> [TRY IT]:
What is expected is a word-for-word copy of all the entries.

————

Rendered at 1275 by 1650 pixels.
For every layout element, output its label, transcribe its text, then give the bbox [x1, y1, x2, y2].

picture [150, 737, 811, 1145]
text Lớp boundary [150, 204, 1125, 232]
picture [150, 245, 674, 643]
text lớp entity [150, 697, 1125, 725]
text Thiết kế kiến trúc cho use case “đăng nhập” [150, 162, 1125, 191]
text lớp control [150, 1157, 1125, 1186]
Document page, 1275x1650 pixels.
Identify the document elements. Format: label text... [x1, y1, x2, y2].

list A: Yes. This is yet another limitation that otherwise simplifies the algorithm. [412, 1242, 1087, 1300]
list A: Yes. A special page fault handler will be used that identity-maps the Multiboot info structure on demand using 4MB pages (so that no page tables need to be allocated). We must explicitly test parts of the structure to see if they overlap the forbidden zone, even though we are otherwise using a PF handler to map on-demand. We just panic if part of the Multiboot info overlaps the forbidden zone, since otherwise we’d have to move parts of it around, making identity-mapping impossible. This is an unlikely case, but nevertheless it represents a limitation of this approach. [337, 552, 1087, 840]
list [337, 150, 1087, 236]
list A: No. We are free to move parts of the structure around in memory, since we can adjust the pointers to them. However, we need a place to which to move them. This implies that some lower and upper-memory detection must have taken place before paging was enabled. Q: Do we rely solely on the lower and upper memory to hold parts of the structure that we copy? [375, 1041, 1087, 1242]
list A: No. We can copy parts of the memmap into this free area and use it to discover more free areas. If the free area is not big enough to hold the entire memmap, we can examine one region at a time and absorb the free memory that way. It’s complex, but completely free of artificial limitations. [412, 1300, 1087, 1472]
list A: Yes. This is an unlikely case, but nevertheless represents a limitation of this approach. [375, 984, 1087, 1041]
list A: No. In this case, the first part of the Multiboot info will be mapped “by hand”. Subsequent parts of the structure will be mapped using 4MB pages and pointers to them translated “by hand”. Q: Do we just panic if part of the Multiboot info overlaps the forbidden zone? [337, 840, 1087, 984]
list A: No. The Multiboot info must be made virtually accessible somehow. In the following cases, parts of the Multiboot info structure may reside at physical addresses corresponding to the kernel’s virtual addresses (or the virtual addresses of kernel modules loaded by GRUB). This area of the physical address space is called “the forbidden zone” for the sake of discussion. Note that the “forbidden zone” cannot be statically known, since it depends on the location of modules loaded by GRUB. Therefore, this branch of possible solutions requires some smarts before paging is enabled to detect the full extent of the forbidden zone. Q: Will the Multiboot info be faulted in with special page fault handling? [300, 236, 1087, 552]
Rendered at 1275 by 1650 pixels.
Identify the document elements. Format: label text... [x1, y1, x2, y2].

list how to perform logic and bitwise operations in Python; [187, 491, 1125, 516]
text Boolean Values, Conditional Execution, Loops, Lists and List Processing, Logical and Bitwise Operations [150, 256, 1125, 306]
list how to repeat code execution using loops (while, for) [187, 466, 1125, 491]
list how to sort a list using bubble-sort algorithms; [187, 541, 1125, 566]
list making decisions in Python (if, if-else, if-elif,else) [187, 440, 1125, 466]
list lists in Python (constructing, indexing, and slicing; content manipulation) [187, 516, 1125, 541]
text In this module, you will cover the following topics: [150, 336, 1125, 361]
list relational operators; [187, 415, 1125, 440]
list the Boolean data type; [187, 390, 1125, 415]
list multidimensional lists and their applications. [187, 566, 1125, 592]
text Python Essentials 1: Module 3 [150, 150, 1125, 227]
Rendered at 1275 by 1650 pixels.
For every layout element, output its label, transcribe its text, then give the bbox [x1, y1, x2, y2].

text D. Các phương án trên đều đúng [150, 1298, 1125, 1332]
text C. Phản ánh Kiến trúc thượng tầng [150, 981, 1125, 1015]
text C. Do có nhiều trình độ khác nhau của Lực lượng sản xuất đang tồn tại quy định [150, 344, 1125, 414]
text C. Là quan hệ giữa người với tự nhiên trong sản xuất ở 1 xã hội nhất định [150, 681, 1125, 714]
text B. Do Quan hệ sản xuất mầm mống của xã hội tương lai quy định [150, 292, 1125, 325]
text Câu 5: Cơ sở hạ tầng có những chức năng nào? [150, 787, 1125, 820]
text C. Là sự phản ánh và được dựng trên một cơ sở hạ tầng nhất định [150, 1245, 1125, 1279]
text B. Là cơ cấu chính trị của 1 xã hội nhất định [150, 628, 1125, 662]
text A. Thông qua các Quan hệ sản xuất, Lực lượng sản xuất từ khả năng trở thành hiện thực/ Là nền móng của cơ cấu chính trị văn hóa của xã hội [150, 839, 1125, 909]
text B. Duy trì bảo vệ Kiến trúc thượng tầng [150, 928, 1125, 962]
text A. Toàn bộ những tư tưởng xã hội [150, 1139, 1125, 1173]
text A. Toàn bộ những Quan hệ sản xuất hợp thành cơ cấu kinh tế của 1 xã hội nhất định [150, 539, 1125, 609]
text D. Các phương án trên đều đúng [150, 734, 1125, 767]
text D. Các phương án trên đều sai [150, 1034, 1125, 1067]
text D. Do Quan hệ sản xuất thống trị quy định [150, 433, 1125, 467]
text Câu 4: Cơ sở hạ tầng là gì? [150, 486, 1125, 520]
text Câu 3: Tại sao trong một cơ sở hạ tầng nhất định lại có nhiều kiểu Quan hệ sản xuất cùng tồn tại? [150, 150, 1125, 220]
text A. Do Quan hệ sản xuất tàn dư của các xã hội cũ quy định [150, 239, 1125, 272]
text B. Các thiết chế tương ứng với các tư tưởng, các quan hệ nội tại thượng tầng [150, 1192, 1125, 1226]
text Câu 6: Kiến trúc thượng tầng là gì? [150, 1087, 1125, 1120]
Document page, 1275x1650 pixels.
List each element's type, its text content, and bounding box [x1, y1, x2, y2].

————

> [ANSWER AREA]:
Rendered at 1275 by 1650 pixels.
For every layout element, output its label, transcribe its text, then give the bbox [x1, y1, x2, y2].

picture [150, 737, 811, 1145]
text Lớp boundary [150, 204, 1125, 232]
picture [150, 245, 674, 643]
text lớp entity [150, 697, 1125, 725]
text Thiết kế kiến trúc cho use case “đăng nhập” [150, 162, 1125, 191]
text lớp control [150, 1157, 1125, 1186]
Document page, 1275x1650 pixels.
Identify the document elements. Format: label text... [x1, y1, x2, y2].

list A: Yes. This is yet another limitation that otherwise simplifies the algorithm. [412, 1242, 1087, 1300]
list A: Yes. A special page fault handler will be used that identity-maps the Multiboot info structure on demand using 4MB pages (so that no page tables need to be allocated). We must explicitly test parts of the structure to see if they overlap the forbidden zone, even though we are otherwise using a PF handler to map on-demand. We just panic if part of the Multiboot info overlaps the forbidden zone, since otherwise we’d have to move parts of it around, making identity-mapping impossible. This is an unlikely case, but nevertheless it represents a limitation of this approach. [337, 552, 1087, 840]
list [337, 150, 1087, 236]
list A: No. We are free to move parts of the structure around in memory, since we can adjust the pointers to them. However, we need a place to which to move them. This implies that some lower and upper-memory detection must have taken place before paging was enabled. Q: Do we rely solely on the lower and upper memory to hold parts of the structure that we copy? [375, 1041, 1087, 1242]
list A: No. We can copy parts of the memmap into this free area and use it to discover more free areas. If the free area is not big enough to hold the entire memmap, we can examine one region at a time and absorb the free memory that way. It’s complex, but completely free of artificial limitations. [412, 1300, 1087, 1472]
list A: Yes. This is an unlikely case, but nevertheless represents a limitation of this approach. [375, 984, 1087, 1041]
list A: No. In this case, the first part of the Multiboot info will be mapped “by hand”. Subsequent parts of the structure will be mapped using 4MB pages and pointers to them translated “by hand”. Q: Do we just panic if part of the Multiboot info overlaps the forbidden zone? [337, 840, 1087, 984]
list A: No. The Multiboot info must be made virtually accessible somehow. In the following cases, parts of the Multiboot info structure may reside at physical addresses corresponding to the kernel’s virtual addresses (or the virtual addresses of kernel modules loaded by GRUB). This area of the physical address space is called “the forbidden zone” for the sake of discussion. Note that the “forbidden zone” cannot be statically known, since it depends on the location of modules loaded by GRUB. Therefore, this branch of possible solutions requires some smarts before paging is enabled to detect the full extent of the forbidden zone. Q: Will the Multiboot info be faulted in with special page fault handling? [300, 236, 1087, 552]
Rendered at 1275 by 1650 pixels.
Identify the document elements. Format: label text... [x1, y1, x2, y2].

list how to perform logic and bitwise operations in Python; [187, 491, 1125, 516]
text Boolean Values, Conditional Execution, Loops, Lists and List Processing, Logical and Bitwise Operations [150, 256, 1125, 306]
list how to repeat code execution using loops (while, for) [187, 466, 1125, 491]
list how to sort a list using bubble-sort algorithms; [187, 541, 1125, 566]
list making decisions in Python (if, if-else, if-elif,else) [187, 440, 1125, 466]
list lists in Python (constructing, indexing, and slicing; content manipulation) [187, 516, 1125, 541]
text In this module, you will cover the following topics: [150, 336, 1125, 361]
list relational operators; [187, 415, 1125, 440]
list the Boolean data type; [187, 390, 1125, 415]
list multidimensional lists and their applications. [187, 566, 1125, 592]
text Python Essentials 1: Module 3 [150, 150, 1125, 227]
Rendered at 1275 by 1650 pixels.
For every layout element, output its label, transcribe its text, then give the bbox [x1, y1, x2, y2].

text D. Các phương án trên đều đúng [150, 1298, 1125, 1332]
text C. Phản ánh Kiến trúc thượng tầng [150, 981, 1125, 1015]
text C. Do có nhiều trình độ khác nhau của Lực lượng sản xuất đang tồn tại quy định [150, 344, 1125, 414]
text C. Là quan hệ giữa người với tự nhiên trong sản xuất ở 1 xã hội nhất định [150, 681, 1125, 714]
text B. Do Quan hệ sản xuất mầm mống của xã hội tương lai quy định [150, 292, 1125, 325]
text Câu 5: Cơ sở hạ tầng có những chức năng nào? [150, 787, 1125, 820]
text C. Là sự phản ánh và được dựng trên một cơ sở hạ tầng nhất định [150, 1245, 1125, 1279]
text B. Là cơ cấu chính trị của 1 xã hội nhất định [150, 628, 1125, 662]
text A. Thông qua các Quan hệ sản xuất, Lực lượng sản xuất từ khả năng trở thành hiện thực/ Là nền móng của cơ cấu chính trị văn hóa của xã hội [150, 839, 1125, 909]
text B. Duy trì bảo vệ Kiến trúc thượng tầng [150, 928, 1125, 962]
text A. Toàn bộ những tư tưởng xã hội [150, 1139, 1125, 1173]
text A. Toàn bộ những Quan hệ sản xuất hợp thành cơ cấu kinh tế của 1 xã hội nhất định [150, 539, 1125, 609]
text D. Các phương án trên đều đúng [150, 734, 1125, 767]
text D. Các phương án trên đều sai [150, 1034, 1125, 1067]
text D. Do Quan hệ sản xuất thống trị quy định [150, 433, 1125, 467]
text Câu 4: Cơ sở hạ tầng là gì? [150, 486, 1125, 520]
text Câu 3: Tại sao trong một cơ sở hạ tầng nhất định lại có nhiều kiểu Quan hệ sản xuất cùng tồn tại? [150, 150, 1125, 220]
text A. Do Quan hệ sản xuất tàn dư của các xã hội cũ quy định [150, 239, 1125, 272]
text B. Các thiết chế tương ứng với các tư tưởng, các quan hệ nội tại thượng tầng [150, 1192, 1125, 1226]
text Câu 6: Kiến trúc thượng tầng là gì? [150, 1087, 1125, 1120]
Document page, 1275x1650 pixels.
List each element's type, its text content, and bounding box [x1, y1, x2, y2].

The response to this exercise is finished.